Developing native apps for Apple’s iOS devices (currently: iPod Touch, iPhone, iPad) is certainly a complex process. Of course, that’s true for almost anything worthwhile. Fortunately, app developers are usually the type accustomed to learning new tools & skills. Back when I managed technology in universities, I hired programmers based on not what they knew but on their aptitude and skills for learning. And I still think that’s valid for hiring developers on salary to work in-house, but I suspect most publishers will contract their app development to firms specializing in those skills.

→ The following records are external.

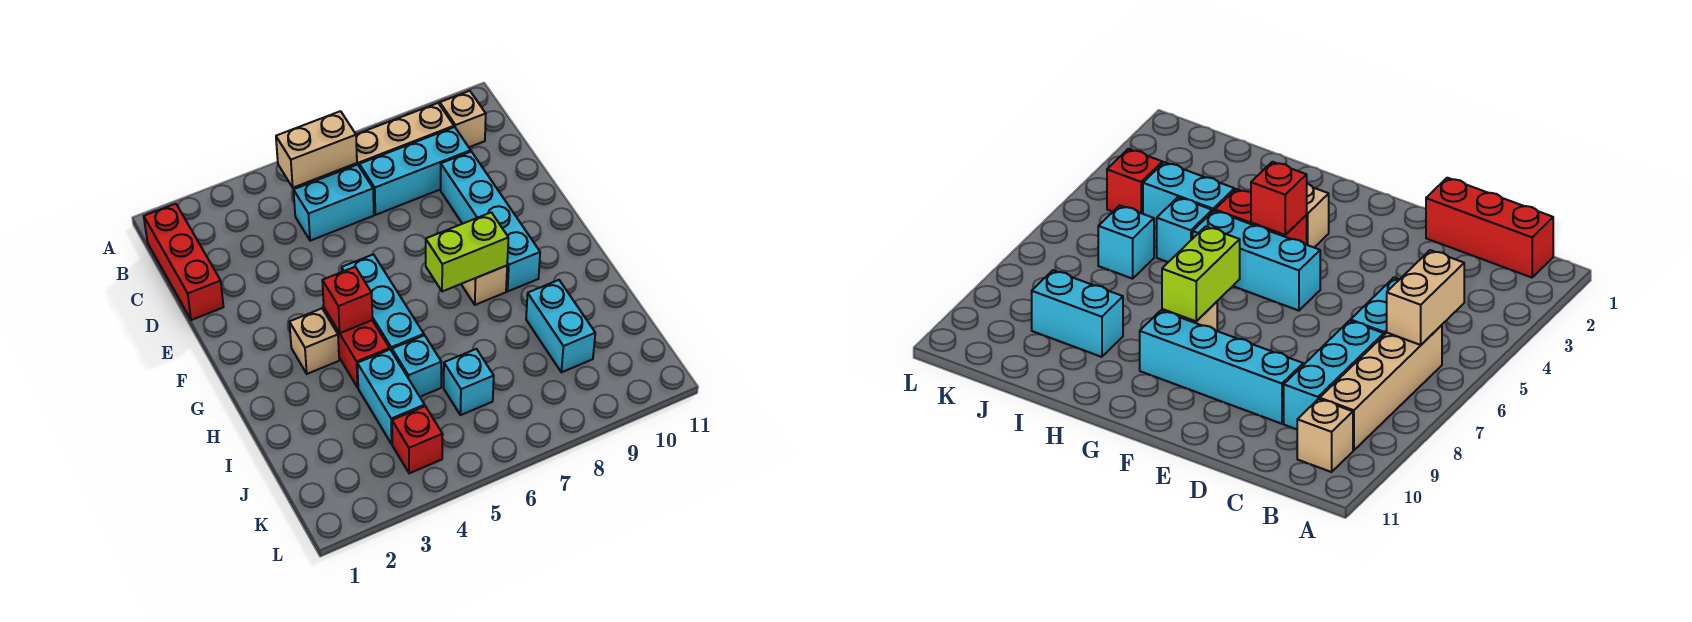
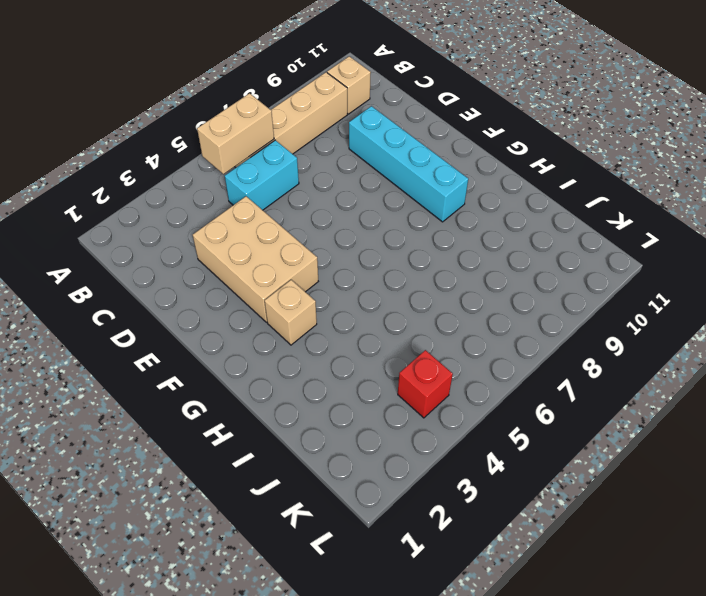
tan 2x3 brick [193,196,318,322] -> none
none -> red 1x3 brick [144,204,224,320]
none -> cyan 1x3 brick [359,127,471,215]
none -> cyan 1x3 brick [342,254,424,351]

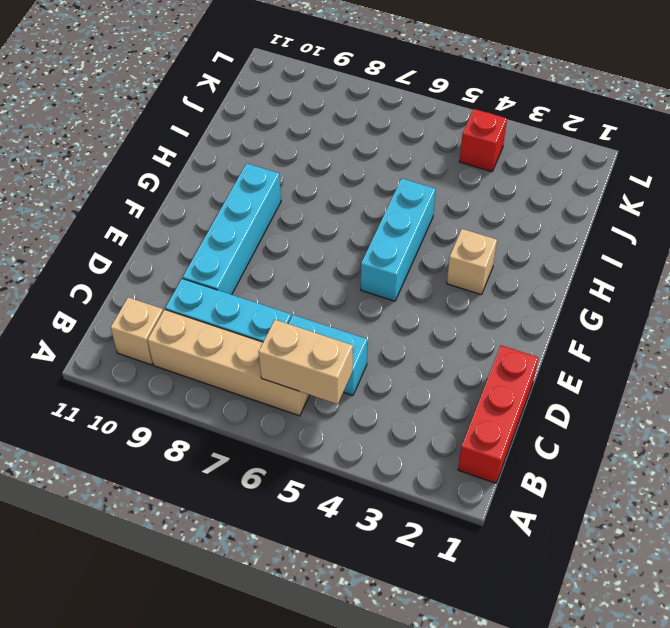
none -> red 1x2 brick [324,309,390,387]
none -> tan 1x1 brick [461,266,507,305]
none -> cyan 1x2 brick [357,350,425,444]

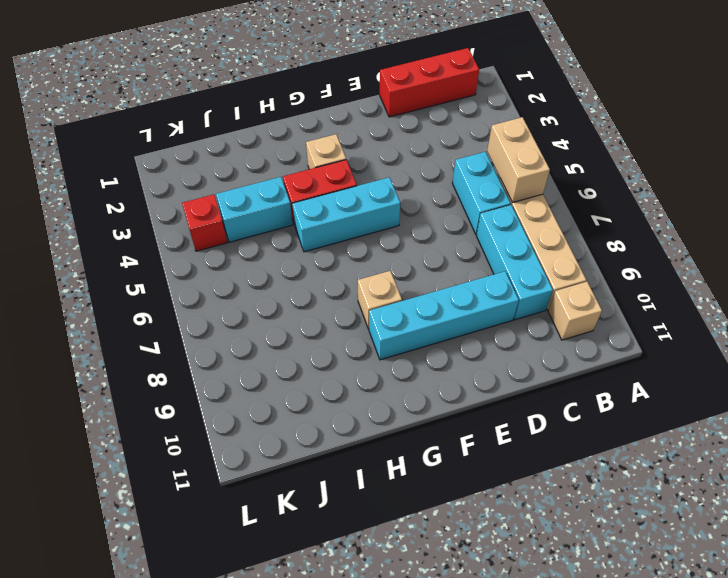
none -> cyan 1x1 brick [392,335,441,397]
none -> cyan 1x2 brick [526,280,595,372]
none -> cyan 1x1 brick [444,349,494,415]

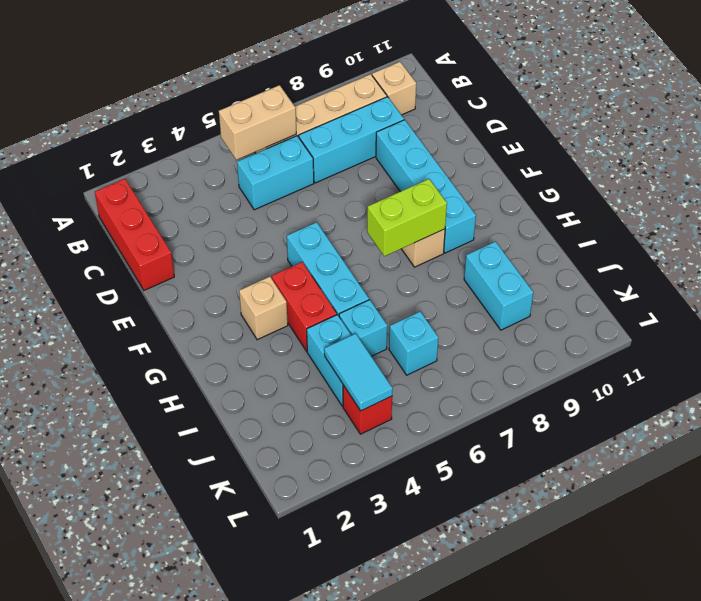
cyan 1x2 tile [324,333,393,411] -> none
none -> red 1x1 brick [322,267,372,333]

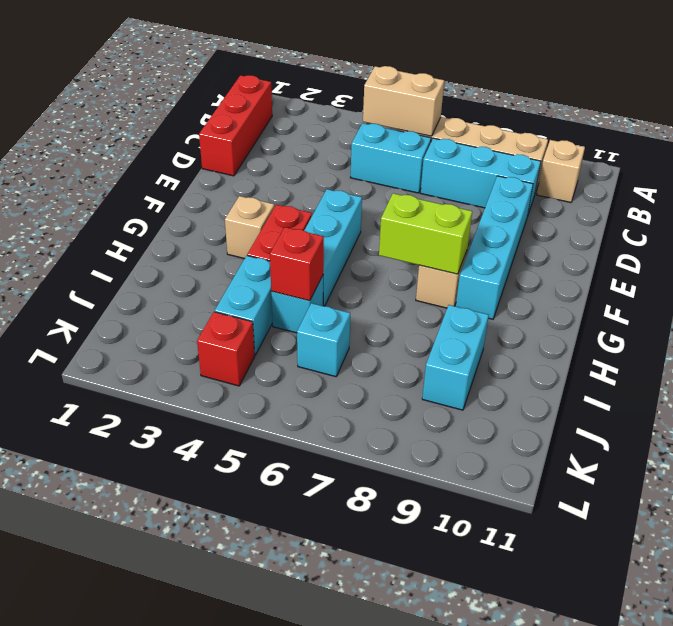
red 1x1 brick [270,227,324,301] -> red 1x1 brick moved to [322,267,372,333]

While there is a significant learning curve for new app developers, Apple provides an extensively documented environment for building apps. The learning curve is about three months to obtain a firm understanding of developing apps in Objective C and Apple’s SDK (known as Xcode). Clearly, though, the learning of new techniques and more involved aspects of the iOS SDK is an ongoing and never ending process. Again, that’s also true for any development environment.
Some sort of programming background is essential for coming to terms with the tools for iOS app development. Experience in a C-based language is helpful but not necessary, though having a basic understanding of how a programming language functions is essential. Those with only a background in scripting languages such as PHP or JavaScript will have a slightly harder time but not so much harder. Personally, I actually find Objective C a lot simpler to understand that JavaScript but that might simply be the way my own mind is wired.

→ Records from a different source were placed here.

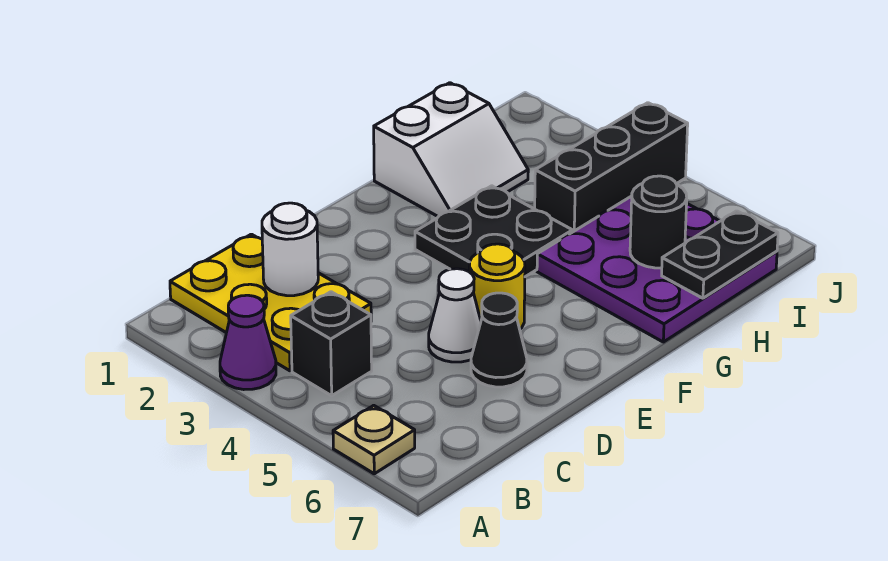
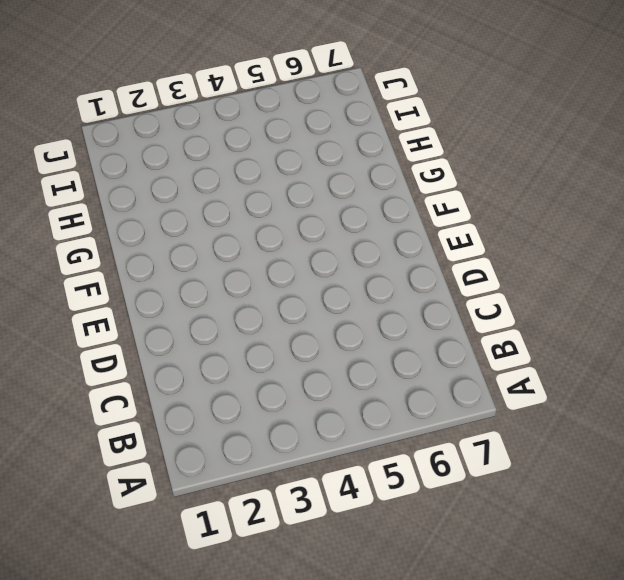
none -> purple 1x1 cone [220,295,276,390]
none -> tan 1x1 plate [333,405,415,474]
none -> yellow 2x3 plate [170,234,371,371]

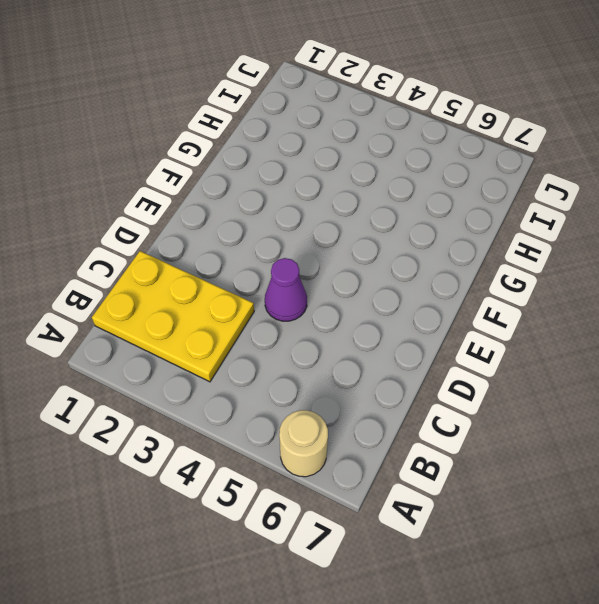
tan 1x1 round brick [279,410,328,477] -> tan 1x1 plate [333,405,415,474]
purple 1x1 cone [265,258,307,321] -> purple 1x1 cone moved to [220,295,276,390]
none -> black 1x1 brick [291,292,372,396]
none -> white 1x1 cone [429,269,481,362]
none -> black 1x1 cone [471,293,527,387]

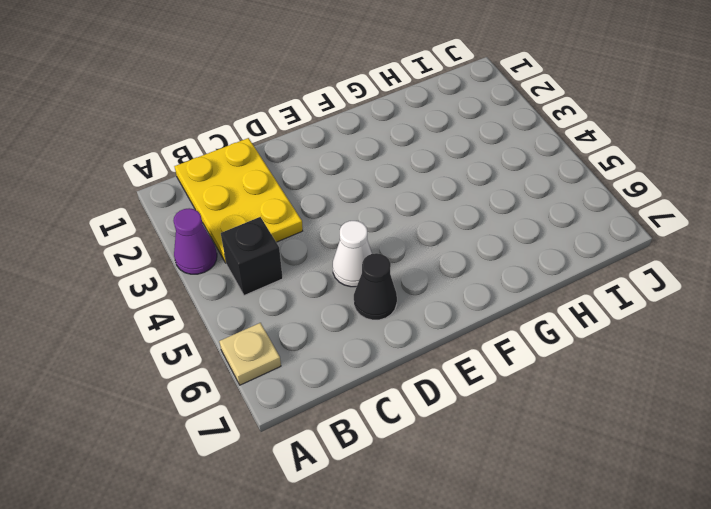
none -> yellow 1x1 round brick [469,244,525,329]
none -> black 2x2 plate [415,186,572,277]
none -> white 2x2 slope [374,83,528,217]

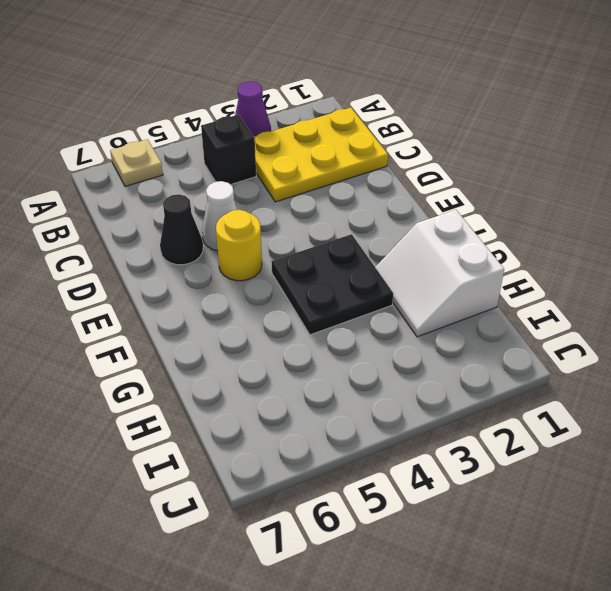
none -> purple 3x3 plate [537,196,777,342]
none -> black 1x3 brick [535,103,688,232]
none -> white 1x1 round brick [262,203,318,296]

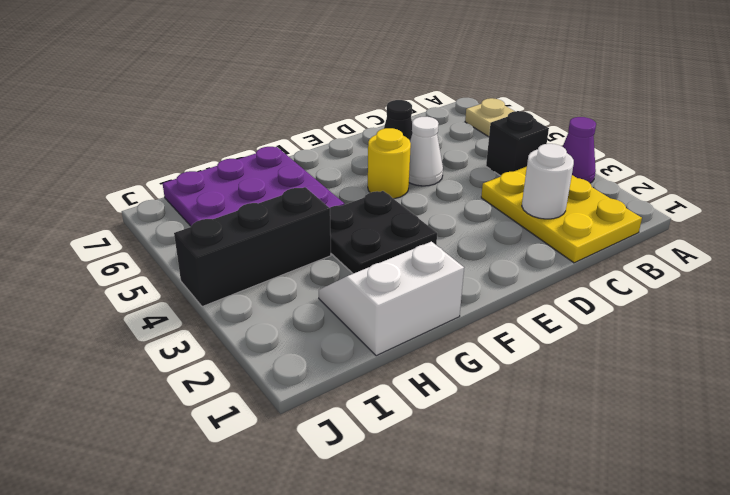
none -> black 1x1 round brick [630,176,687,268]
none -> black 1x2 plate [662,211,778,298]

Developing a native app requires a very different mindset than developing for the Web. The screen dimensions is only one aspect. Apple provides great guidance in its interface guidelines. And there are many technical issues. You must deal with memory management. Xcode provides both an iPhone & iPad simulator but what works on the simulator may not work on the actual device, which has much stricter memory limitations than a desktop machine. The complexity of loading views (i.e., a screen of information) is not nearly as simple as making an href link to a new Web page. In iOS a lot more is going on behind the scenes. Of course, that also opens up a great deal of functionality, features, and capabilities that can be presented in a native app.

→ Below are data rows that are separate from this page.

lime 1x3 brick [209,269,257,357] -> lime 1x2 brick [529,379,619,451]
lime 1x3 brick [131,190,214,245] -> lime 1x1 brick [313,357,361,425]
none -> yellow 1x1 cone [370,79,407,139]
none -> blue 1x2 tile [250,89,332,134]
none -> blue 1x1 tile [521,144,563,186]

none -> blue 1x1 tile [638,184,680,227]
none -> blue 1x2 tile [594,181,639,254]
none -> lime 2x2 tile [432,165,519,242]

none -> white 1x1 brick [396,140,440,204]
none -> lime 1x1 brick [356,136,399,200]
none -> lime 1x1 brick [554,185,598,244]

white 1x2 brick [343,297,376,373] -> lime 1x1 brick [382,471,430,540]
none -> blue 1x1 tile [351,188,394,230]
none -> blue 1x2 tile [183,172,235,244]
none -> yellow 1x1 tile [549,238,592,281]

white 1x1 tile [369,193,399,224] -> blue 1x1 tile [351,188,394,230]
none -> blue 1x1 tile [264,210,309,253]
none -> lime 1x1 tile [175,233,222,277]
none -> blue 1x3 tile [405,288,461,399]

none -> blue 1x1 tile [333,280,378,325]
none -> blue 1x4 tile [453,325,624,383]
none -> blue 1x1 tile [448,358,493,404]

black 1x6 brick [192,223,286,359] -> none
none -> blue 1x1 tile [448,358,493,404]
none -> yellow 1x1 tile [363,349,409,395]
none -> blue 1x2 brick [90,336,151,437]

Knowing how to take advantage of those features in native apps requires an understanding of the possibilities presented by iOS. And that’s where the design of the app is so very important, and not just the visual, graphic design but the underlying structure and functionality of the app. The value of an app rests in the functionality, which really needs to be something more than a page curl animation. That’s merely eye candy. The task of conceptualizing an app is the most difficult part of working in Apple’s app world. But that’s nothing new. System analysis and design always has been more difficult than programming.
Jul 2, 2010

As a book design studio we have focused on designing covers and complex layouts for print. We’re continuing to do print design. Actually, that is Ceci’s specialty. But we’re adding a new specialization: the design of mobile apps. One might even say “books as apps”, but that’s not quite right.
I’m not exactly talking e-books or even enhanced e-books (as those are variously defined). Certainly, there is a demand and need for e-books based on a reflow format (e.g., EPUB) and also for digital facsimiles of print books (e.g., PDFs). No need to debate that issue any further, though I’m not quite sure about enhanced e-books where audio or video is simply stuck inside a long-form narrative or tacked onto the end.
The work that consumes most of my time these days involves stepping back and thinking about the structure and presentation of content on smart phones and tablets without staying within the traditional concept of a book. Indeed, the book as app is not a book at all, but a variation on materials and capabilities where the end result is a compelling product that people want to buy.